Question

Let $\mathit{d}\mathbf{\ne }\mathbf{\pm }\mathbf{1}$be a square-free integer (that is, d has no integer divisors of the form ${\mathit{c}}^{\mathbf{2}}$except ${\mathbf{(}\mathbf{\pm }\mathbf{1}\mathbf{)}}^{\mathbf{2}}\mathbf{)}$. Prove that in $\mathrm{\mathbb{Z}}\mathbf{\left[}\sqrt{\mathbf{d}}\mathbf{\right]}\mathbf{,}\mathbf{}\mathit{r}\mathbf{+}\mathit{s}\sqrt{\mathbf{d}}\mathbf{=}{\mathit{r}}_{\mathbf{1}}\mathbf{+}{\mathit{s}}_{\mathbf{1}}\sqrt{\mathbf{d}}$if and only if $r=r_1$and $\mathit{s}\mathbf{=}{\mathit{s}}_{\mathbf{1}}$. Give an example to show that this result may be false if d is not square-free.

Short answer

It has been proved that if $d\ne \pm 1$is a square-free integer then in $\mathrm{\mathbb{Z}}\left[\sqrt{d}\right]$,

$r+s\sqrt{d}=r_1+s_1\sqrt{d}$if and only if $r=r_1$and $s=s_1$. Also, if d is not square-free then the statement is false.

Step-by-step solution

Given that

Given that $d\ne \pm 1$is a square-free integer (that is, d has no integer divisors of the form $c^2$except ${\left(\pm 1\right)}^2)$.

It is known that by Eisenstein's criteria, $x^2-d$is irreducible in $\mathrm{\mathbb{Q}}\left[x\right]$. Thus, $\sqrt{d}$irrational.

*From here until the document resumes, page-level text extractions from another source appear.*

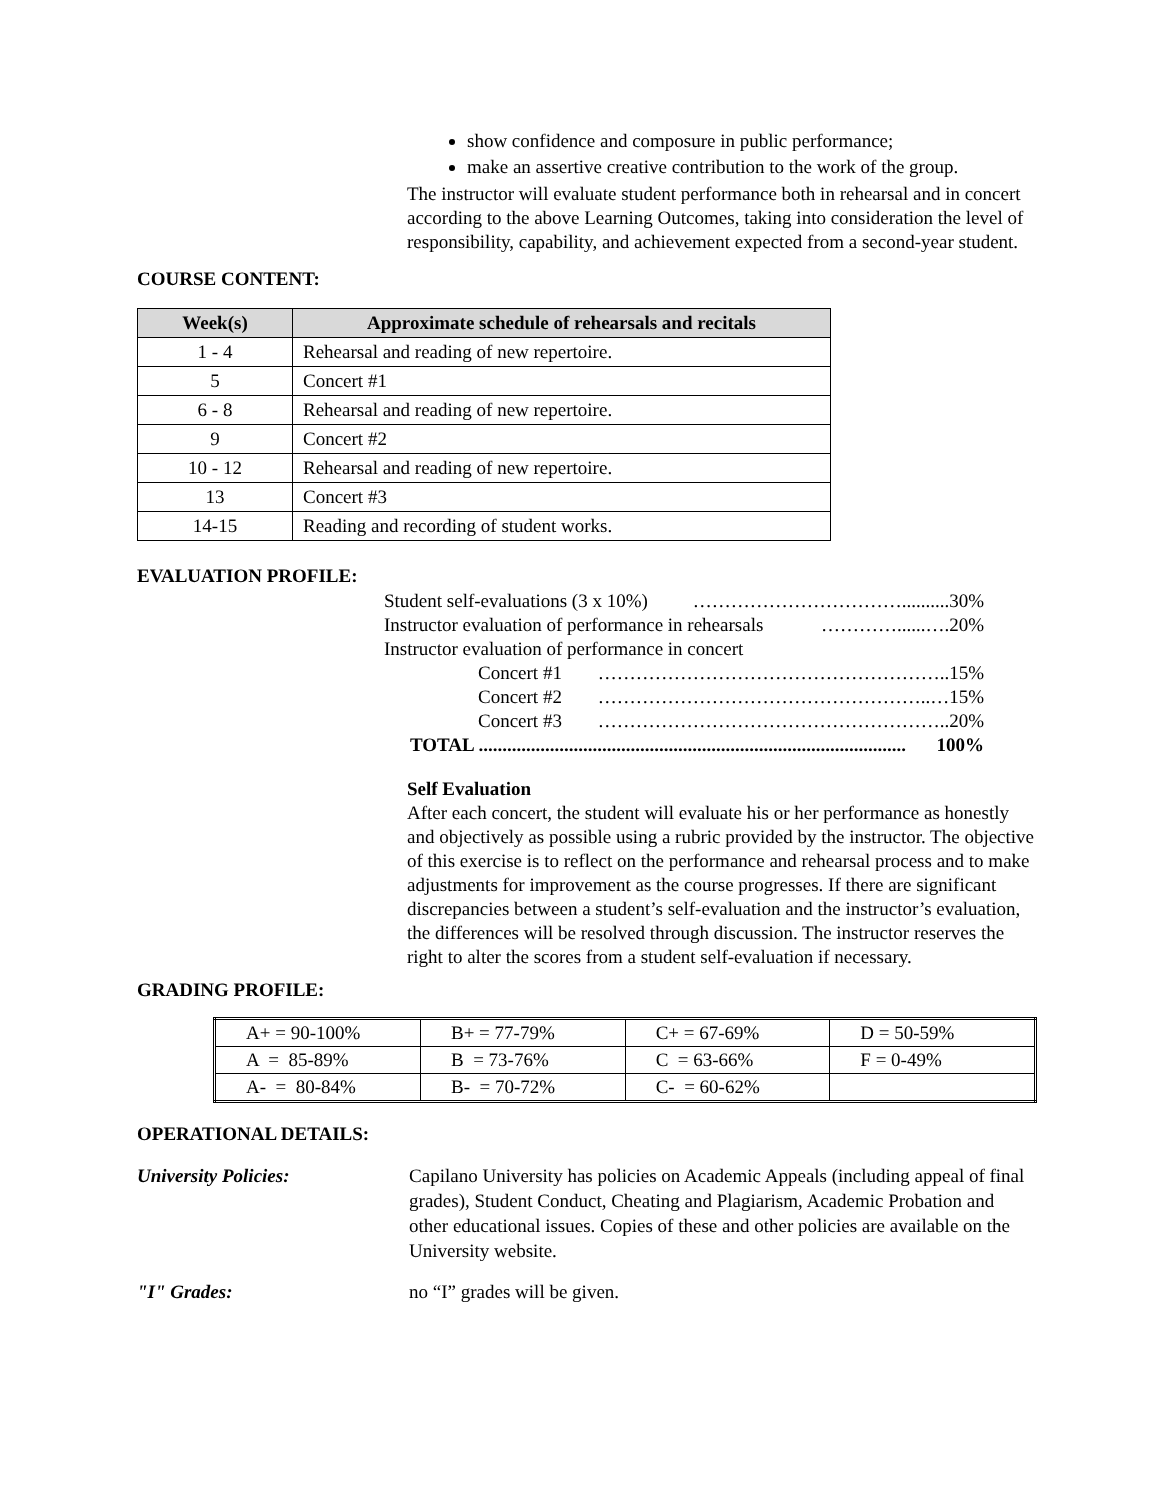show confidence and composure in public performance;
make an assertive creative contribution to the work of the group.
The instructor will evaluate student performance both in rehearsal and in concert according to the above Learning Outcomes, taking into consideration the level of responsibility, capability, and achievement expected from a second-year student.
COURSE CONTENT:
| Week(s) | Approximate schedule of rehearsals and recitals |
| --- | --- |
| 1 - 4 | Rehearsal and reading of new repertoire. |
| 5 | Concert #1 |
| 6 - 8 | Rehearsal and reading of new repertoire. |
| 9 | Concert #2 |
| 10 - 12 | Rehearsal and reading of new repertoire. |
| 13 | Concert #3 |
| 14-15 | Reading and recording of student works. |
EVALUATION PROFILE:
Student self-evaluations (3 x 10%) ……………………………..........30%
Instructor evaluation of performance in rehearsals …………......….20%
Instructor evaluation of performance in concert
Concert #1 ………………………………………………..15%
Concert #2 ……………………………………………..…15%
Concert #3 ………………………………………………..20%
TOTAL .......................................................................................... 100%
Self Evaluation
After each concert, the student will evaluate his or her performance as honestly and objectively as possible using a rubric provided by the instructor. The objective of this exercise is to reflect on the performance and rehearsal process and to make adjustments for improvement as the course progresses. If there are significant discrepancies between a student’s self-evaluation and the instructor’s evaluation, the differences will be resolved through discussion. The instructor reserves the right to alter the scores from a student self-evaluation if necessary.
GRADING PROFILE:
| A+ = 90-100% | B+ = 77-79% | C+ = 67-69% | D = 50-59% |
| A = 85-89% | B = 73-76% | C = 63-66% | F = 0-49% |
| A- = 80-84% | B- = 70-72% | C- = 60-62% | |
OPERATIONAL DETAILS:
University Policies: Capilano University has policies on Academic Appeals (including appeal of final grades), Student Conduct, Cheating and Plagiarism, Academic Probation and other educational issues. Copies of these and other policies are available on the University website.
"I" Grades: no “I” grades will be given.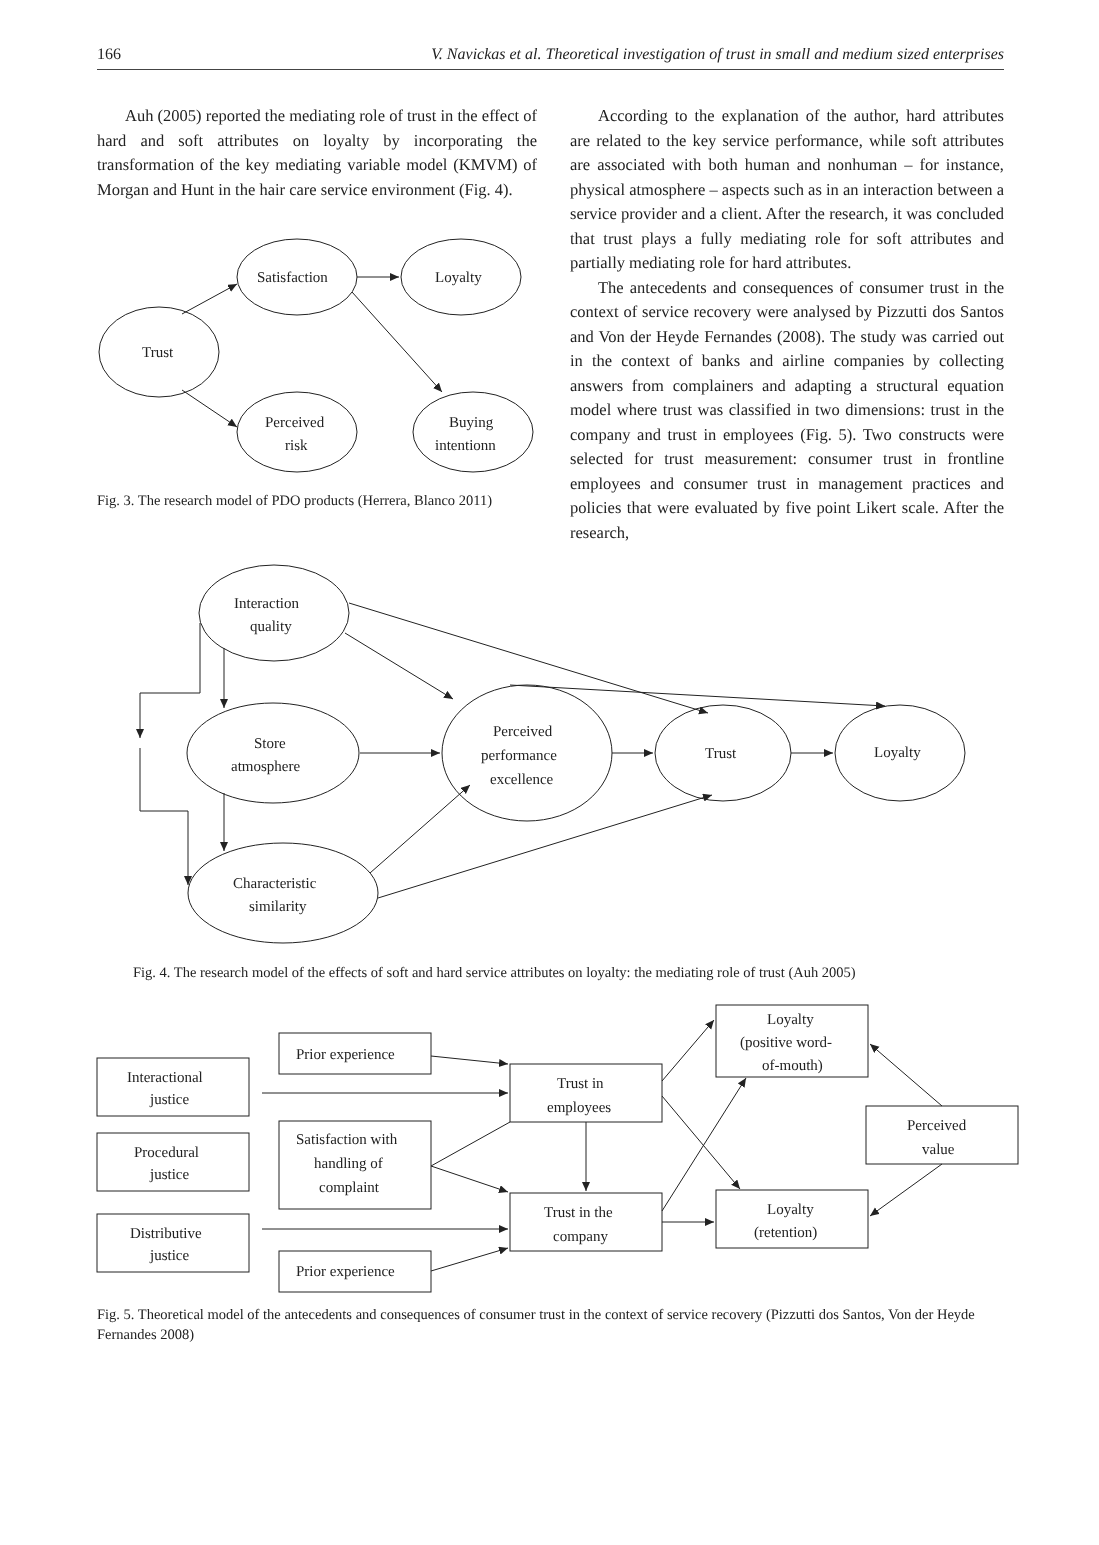166 V. Navickas et al. Theoretical investigation of trust in small and medium sized enterprises
Auh (2005) reported the mediating role of trust in the effect of hard and soft attributes on loyalty by incorporating the transformation of the key mediating variable model (KMVM) of Morgan and Hunt in the hair care service environment (Fig. 4).
Trust
Satisfaction
Loyalty
Perceived
risk
Buying
intentionn
Fig. 3. The research model of PDO products (Herrera, Blanco 2011)
According to the explanation of the author, hard attributes are related to the key service performance, while soft attributes are associated with both human and nonhuman – for instance, physical atmosphere – aspects such as in an interaction between a service provider and a client. After the research, it was concluded that trust plays a fully mediating role for soft attributes and partially mediating role for hard attributes.
The antecedents and consequences of consumer trust in the context of service recovery were analysed by Pizzutti dos Santos and Von der Heyde Fernandes (2008). The study was carried out in the context of banks and airline companies by collecting answers from complainers and adapting a structural equation model where trust was classified in two dimensions: trust in the company and trust in employees (Fig. 5). Two constructs were selected for trust measurement: consumer trust in frontline employees and consumer trust in management practices and policies that were evaluated by five point Likert scale. After the research,
Interaction
quality
Store
atmosphere
Characteristic
similarity
Perceived
performance
excellence
Trust
Loyalty
Fig. 4. The research model of the effects of soft and hard service attributes on loyalty: the mediating role of trust (Auh 2005)
Interactional
justice
Procedural
justice
Distributive
justice
Prior experience
Satisfaction with
handling of
complaint
Prior experience
Trust in
employees
Trust in the
company
Loyalty
(positive word-
of-mouth)
Loyalty
(retention)
Perceived
value
Fig. 5. Theoretical model of the antecedents and consequences of consumer trust in the context of service recovery (Pizzutti dos Santos, Von der Heyde Fernandes 2008)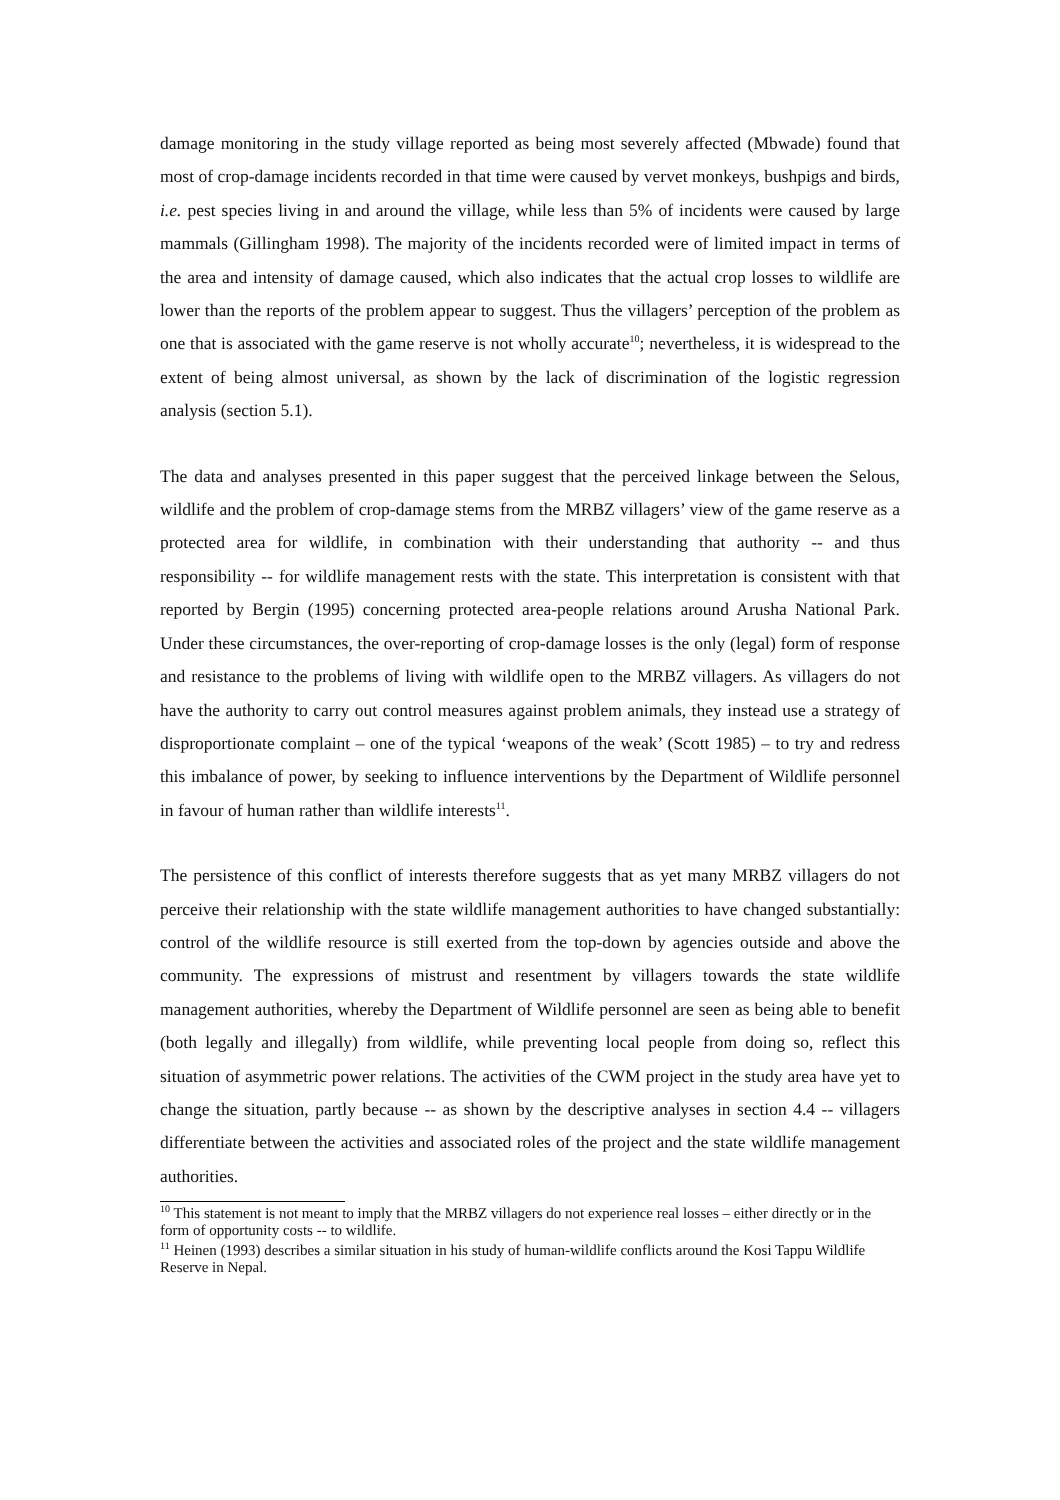damage monitoring in the study village reported as being most severely affected (Mbwade) found that most of crop-damage incidents recorded in that time were caused by vervet monkeys, bushpigs and birds, i.e. pest species living in and around the village, while less than 5% of incidents were caused by large mammals (Gillingham 1998). The majority of the incidents recorded were of limited impact in terms of the area and intensity of damage caused, which also indicates that the actual crop losses to wildlife are lower than the reports of the problem appear to suggest. Thus the villagers’ perception of the problem as one that is associated with the game reserve is not wholly accurate<sup>10</sup>; nevertheless, it is widespread to the extent of being almost universal, as shown by the lack of discrimination of the logistic regression analysis (section 5.1).
The data and analyses presented in this paper suggest that the perceived linkage between the Selous, wildlife and the problem of crop-damage stems from the MRBZ villagers’ view of the game reserve as a protected area for wildlife, in combination with their understanding that authority -- and thus responsibility -- for wildlife management rests with the state. This interpretation is consistent with that reported by Bergin (1995) concerning protected area-people relations around Arusha National Park. Under these circumstances, the over-reporting of crop-damage losses is the only (legal) form of response and resistance to the problems of living with wildlife open to the MRBZ villagers. As villagers do not have the authority to carry out control measures against problem animals, they instead use a strategy of disproportionate complaint – one of the typical ‘weapons of the weak’ (Scott 1985) – to try and redress this imbalance of power, by seeking to influence interventions by the Department of Wildlife personnel in favour of human rather than wildlife interests<sup>11</sup>.
The persistence of this conflict of interests therefore suggests that as yet many MRBZ villagers do not perceive their relationship with the state wildlife management authorities to have changed substantially: control of the wildlife resource is still exerted from the top-down by agencies outside and above the community. The expressions of mistrust and resentment by villagers towards the state wildlife management authorities, whereby the Department of Wildlife personnel are seen as being able to benefit (both legally and illegally) from wildlife, while preventing local people from doing so, reflect this situation of asymmetric power relations. The activities of the CWM project in the study area have yet to change the situation, partly because -- as shown by the descriptive analyses in section 4.4 -- villagers differentiate between the activities and associated roles of the project and the state wildlife management authorities.
<sup>10</sup> This statement is not meant to imply that the MRBZ villagers do not experience real losses – either directly or in the form of opportunity costs -- to wildlife.
<sup>11</sup> Heinen (1993) describes a similar situation in his study of human-wildlife conflicts around the Kosi Tappu Wildlife Reserve in Nepal.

Prove if and only if statement

Let $r+s\sqrt{d}=r_1+s_1\sqrt{d}$.

If $s\ne s_1$then, $\sqrt{d}=\left(r-r_1\right)/s-s_1$, which is a rational number.

But $\sqrt{d}$is irrational, so $s=s_1$and $r=r_1$.

Clearly if$s=s_1$and$r=r_1$then,$r+s\sqrt{d}=r_1+s_1\sqrt{d}$

Give example when d is not square-free

If d is not square-free then, let $d=4$.

Then, $0+1\sqrt{4}=2+0\sqrt{4}$but$0\ne 2$.

Hence, the statement is false.

Conclusion

Thus, it can be concluded that if $d\ne \pm 1$is a square-free integer then in $\mathrm{\mathbb{Z}}\left[\sqrt{d}\right]$, $r+s\sqrt{d}=r_1+s_1\sqrt{d}$if and only if $r=r_1$and $s=s_1$. Also, if d is not square-free then, the statement is false.